• The problem: Print each entry below precisely as shown.

═══

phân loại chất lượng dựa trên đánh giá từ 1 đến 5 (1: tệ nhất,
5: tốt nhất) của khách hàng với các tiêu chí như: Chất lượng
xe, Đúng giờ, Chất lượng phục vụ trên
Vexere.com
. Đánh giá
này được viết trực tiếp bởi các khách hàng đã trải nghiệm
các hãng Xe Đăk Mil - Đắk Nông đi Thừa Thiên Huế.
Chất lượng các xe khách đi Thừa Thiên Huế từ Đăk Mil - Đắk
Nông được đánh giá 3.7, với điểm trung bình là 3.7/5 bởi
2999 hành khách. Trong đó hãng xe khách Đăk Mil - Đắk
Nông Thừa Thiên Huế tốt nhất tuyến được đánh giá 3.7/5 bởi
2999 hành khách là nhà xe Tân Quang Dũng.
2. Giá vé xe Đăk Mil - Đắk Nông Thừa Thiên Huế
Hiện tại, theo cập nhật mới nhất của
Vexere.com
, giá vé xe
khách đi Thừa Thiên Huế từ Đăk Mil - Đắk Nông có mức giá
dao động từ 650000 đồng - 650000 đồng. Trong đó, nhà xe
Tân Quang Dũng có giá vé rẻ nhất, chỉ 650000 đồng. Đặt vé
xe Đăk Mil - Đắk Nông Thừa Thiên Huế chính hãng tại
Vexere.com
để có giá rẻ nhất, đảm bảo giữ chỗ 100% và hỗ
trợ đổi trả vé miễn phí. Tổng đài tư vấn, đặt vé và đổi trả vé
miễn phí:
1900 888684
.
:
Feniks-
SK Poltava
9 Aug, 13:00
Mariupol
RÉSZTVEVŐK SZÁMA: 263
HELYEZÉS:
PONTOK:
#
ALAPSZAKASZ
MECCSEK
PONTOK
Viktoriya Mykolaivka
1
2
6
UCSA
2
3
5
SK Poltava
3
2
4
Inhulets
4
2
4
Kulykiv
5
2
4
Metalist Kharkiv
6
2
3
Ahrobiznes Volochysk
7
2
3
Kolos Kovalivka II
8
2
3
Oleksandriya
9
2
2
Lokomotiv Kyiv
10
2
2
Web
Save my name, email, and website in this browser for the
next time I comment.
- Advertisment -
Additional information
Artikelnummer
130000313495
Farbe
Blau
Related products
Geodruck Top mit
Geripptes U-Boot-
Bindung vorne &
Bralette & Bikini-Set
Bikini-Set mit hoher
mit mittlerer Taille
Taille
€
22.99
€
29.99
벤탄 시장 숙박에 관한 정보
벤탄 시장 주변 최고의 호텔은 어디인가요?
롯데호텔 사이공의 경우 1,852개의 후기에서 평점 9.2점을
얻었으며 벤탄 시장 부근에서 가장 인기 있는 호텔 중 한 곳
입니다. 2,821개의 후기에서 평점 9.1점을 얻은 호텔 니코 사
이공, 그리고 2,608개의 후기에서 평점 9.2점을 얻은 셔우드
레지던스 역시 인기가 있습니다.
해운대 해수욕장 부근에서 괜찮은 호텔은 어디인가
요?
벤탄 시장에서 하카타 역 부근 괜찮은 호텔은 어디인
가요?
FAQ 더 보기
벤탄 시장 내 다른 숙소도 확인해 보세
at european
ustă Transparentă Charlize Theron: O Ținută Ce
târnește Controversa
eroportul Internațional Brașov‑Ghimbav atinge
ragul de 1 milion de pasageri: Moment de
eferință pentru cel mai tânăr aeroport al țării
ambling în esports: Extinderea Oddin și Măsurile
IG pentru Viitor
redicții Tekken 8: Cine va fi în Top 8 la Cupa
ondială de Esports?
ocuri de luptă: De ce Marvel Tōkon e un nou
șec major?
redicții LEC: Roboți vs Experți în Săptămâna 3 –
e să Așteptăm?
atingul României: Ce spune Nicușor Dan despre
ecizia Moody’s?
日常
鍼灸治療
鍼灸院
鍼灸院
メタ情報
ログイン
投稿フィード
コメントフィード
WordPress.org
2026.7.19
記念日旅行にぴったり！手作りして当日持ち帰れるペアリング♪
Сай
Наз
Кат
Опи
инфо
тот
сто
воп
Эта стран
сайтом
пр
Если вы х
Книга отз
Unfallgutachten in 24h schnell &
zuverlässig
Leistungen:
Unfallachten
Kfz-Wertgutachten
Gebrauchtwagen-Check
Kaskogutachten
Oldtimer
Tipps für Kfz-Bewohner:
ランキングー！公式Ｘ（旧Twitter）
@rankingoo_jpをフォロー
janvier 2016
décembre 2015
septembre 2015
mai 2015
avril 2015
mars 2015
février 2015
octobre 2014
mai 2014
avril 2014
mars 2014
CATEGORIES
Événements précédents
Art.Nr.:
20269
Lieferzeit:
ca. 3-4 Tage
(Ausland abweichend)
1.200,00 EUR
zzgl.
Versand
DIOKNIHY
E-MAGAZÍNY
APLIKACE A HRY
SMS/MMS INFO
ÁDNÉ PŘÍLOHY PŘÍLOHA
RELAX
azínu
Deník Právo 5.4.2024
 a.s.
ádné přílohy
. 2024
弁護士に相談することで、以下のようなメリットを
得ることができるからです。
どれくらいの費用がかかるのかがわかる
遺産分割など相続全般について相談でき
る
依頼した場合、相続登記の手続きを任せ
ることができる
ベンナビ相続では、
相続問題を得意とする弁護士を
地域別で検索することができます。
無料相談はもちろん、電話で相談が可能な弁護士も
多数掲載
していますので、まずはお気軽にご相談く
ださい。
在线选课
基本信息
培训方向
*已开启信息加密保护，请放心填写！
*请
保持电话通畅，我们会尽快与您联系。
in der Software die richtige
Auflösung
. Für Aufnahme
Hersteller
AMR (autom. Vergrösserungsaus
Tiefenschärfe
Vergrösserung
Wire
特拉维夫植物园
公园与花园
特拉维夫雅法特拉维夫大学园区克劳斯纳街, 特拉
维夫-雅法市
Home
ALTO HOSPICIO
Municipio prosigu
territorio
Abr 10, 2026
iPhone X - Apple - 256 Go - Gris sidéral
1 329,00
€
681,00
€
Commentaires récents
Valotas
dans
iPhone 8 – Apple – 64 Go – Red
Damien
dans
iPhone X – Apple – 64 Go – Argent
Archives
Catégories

═══

• Reply to the exercise:
phân loại chất lượng dựa trên đánh giá từ 1 đến 5 (1: tệ nhất,
5: tốt nhất) của khách hàng với các tiêu chí như: Chất lượng
xe, Đúng giờ, Chất lượng phục vụ trên
Vexere.com
. Đánh giá
này được viết trực tiếp bởi các khách hàng đã trải nghiệm
các hãng Xe Đăk Mil - Đắk Nông đi Thừa Thiên Huế.
Chất lượng các xe khách đi Thừa Thiên Huế từ Đăk Mil - Đắk
Nông được đánh giá 3.7, với điểm trung bình là 3.7/5 bởi
2999 hành khách. Trong đó hãng xe khách Đăk Mil - Đắk
Nông Thừa Thiên Huế tốt nhất tuyến được đánh giá 3.7/5 bởi
2999 hành khách là nhà xe Tân Quang Dũng.
2. Giá vé xe Đăk Mil - Đắk Nông Thừa Thiên Huế
Hiện tại, theo cập nhật mới nhất của
Vexere.com
, giá vé xe
khách đi Thừa Thiên Huế từ Đăk Mil - Đắk Nông có mức giá
dao động từ 650000 đồng - 650000 đồng. Trong đó, nhà xe
Tân Quang Dũng có giá vé rẻ nhất, chỉ 650000 đồng. Đặt vé
xe Đăk Mil - Đắk Nông Thừa Thiên Huế chính hãng tại
Vexere.com
để có giá rẻ nhất, đảm bảo giữ chỗ 100% và hỗ
trợ đổi trả vé miễn phí. Tổng đài tư vấn, đặt vé và đổi trả vé
miễn phí:
1900 888684
.
:
Feniks-
SK Poltava
9 Aug, 13:00
Mariupol
RÉSZTVEVŐK SZÁMA: 263
HELYEZÉS:
PONTOK:
#
ALAPSZAKASZ
MECCSEK
PONTOK
Viktoriya Mykolaivka
1
2
6
UCSA
2
3
5
SK Poltava
3
2
4
Inhulets
4
2
4
Kulykiv
5
2
4
Metalist Kharkiv
6
2
3
Ahrobiznes Volochysk
7
2
3
Kolos Kovalivka II
8
2
3
Oleksandriya
9
2
2
Lokomotiv Kyiv
10
2
2
Web
Save my name, email, and website in this browser for the
next time I comment.
- Advertisment -
Additional information
Artikelnummer
130000313495
Farbe
Blau
Related products
Geodruck Top mit
Geripptes U-Boot-
Bindung vorne &
Bralette & Bikini-Set
Bikini-Set mit hoher
mit mittlerer Taille
Taille
€
22.99
€
29.99
벤탄 시장 숙박에 관한 정보
벤탄 시장 주변 최고의 호텔은 어디인가요?
롯데호텔 사이공의 경우 1,852개의 후기에서 평점 9.2점을
얻었으며 벤탄 시장 부근에서 가장 인기 있는 호텔 중 한 곳
입니다. 2,821개의 후기에서 평점 9.1점을 얻은 호텔 니코 사
이공, 그리고 2,608개의 후기에서 평점 9.2점을 얻은 셔우드
레지던스 역시 인기가 있습니다.
해운대 해수욕장 부근에서 괜찮은 호텔은 어디인가
요?
벤탄 시장에서 하카타 역 부근 괜찮은 호텔은 어디인
가요?
FAQ 더 보기
벤탄 시장 내 다른 숙소도 확인해 보세
at european
ustă Transparentă Charlize Theron: O Ținută Ce
târnește Controversa
eroportul Internațional Brașov‑Ghimbav atinge
ragul de 1 milion de pasageri: Moment de
eferință pentru cel mai tânăr aeroport al țării
ambling în esports: Extinderea Oddin și Măsurile
IG pentru Viitor
redicții Tekken 8: Cine va fi în Top 8 la Cupa
ondială de Esports?
ocuri de luptă: De ce Marvel Tōkon e un nou
șec major?
redicții LEC: Roboți vs Experți în Săptămâna 3 –
e să Așteptăm?
atingul României: Ce spune Nicușor Dan despre
ecizia Moody’s?
日常
鍼灸治療
鍼灸院
鍼灸院
メタ情報
ログイン
投稿フィード
コメントフィード
WordPress.org
2026.7.19
記念日旅行にぴったり！手作りして当日持ち帰れるペアリング♪
Сай
Наз
Кат
Опи
инфо
тот
сто
воп
Эта стран
сайтом
пр
Если вы х
Книга отз
Unfallgutachten in 24h schnell &
zuverlässig
Leistungen:
Unfallachten
Kfz-Wertgutachten
Gebrauchtwagen-Check
Kaskogutachten
Oldtimer
Tipps für Kfz-Bewohner:
ランキングー！公式Ｘ（旧Twitter）
@rankingoo_jpをフォロー
janvier 2016
décembre 2015
septembre 2015
mai 2015
avril 2015
mars 2015
février 2015
octobre 2014
mai 2014
avril 2014
mars 2014
CATEGORIES
Événements précédents
Art.Nr.:
20269
Lieferzeit:
ca. 3-4 Tage
(Ausland abweichend)
1.200,00 EUR
zzgl.
Versand
DIOKNIHY
E-MAGAZÍNY
APLIKACE A HRY
SMS/MMS INFO
ÁDNÉ PŘÍLOHY PŘÍLOHA
RELAX
azínu
Deník Právo 5.4.2024
 a.s.
ádné přílohy
. 2024
弁護士に相談することで、以下のようなメリットを
得ることができるからです。
どれくらいの費用がかかるのかがわかる
遺産分割など相続全般について相談でき
る
依頼した場合、相続登記の手続きを任せ
ることができる
ベンナビ相続では、
相続問題を得意とする弁護士を
地域別で検索することができます。
無料相談はもちろん、電話で相談が可能な弁護士も
多数掲載
していますので、まずはお気軽にご相談く
ださい。
在线选课
基本信息
培训方向
*已开启信息加密保护，请放心填写！
*请
保持电话通畅，我们会尽快与您联系。
in der Software die richtige
Auflösung
. Für Aufnahme
Hersteller
AMR (autom. Vergrösserungsaus
Tiefenschärfe
Vergrösserung
Wire
特拉维夫植物园
公园与花园
特拉维夫雅法特拉维夫大学园区克劳斯纳街, 特拉
维夫-雅法市
Home
ALTO HOSPICIO
Municipio prosigu
territorio
Abr 10, 2026
iPhone X - Apple - 256 Go - Gris sidéral
1 329,00
€
681,00
€
Commentaires récents
Valotas
dans
iPhone 8 – Apple – 64 Go – Red
Damien
dans
iPhone X – Apple – 64 Go – Argent
Archives
Catégories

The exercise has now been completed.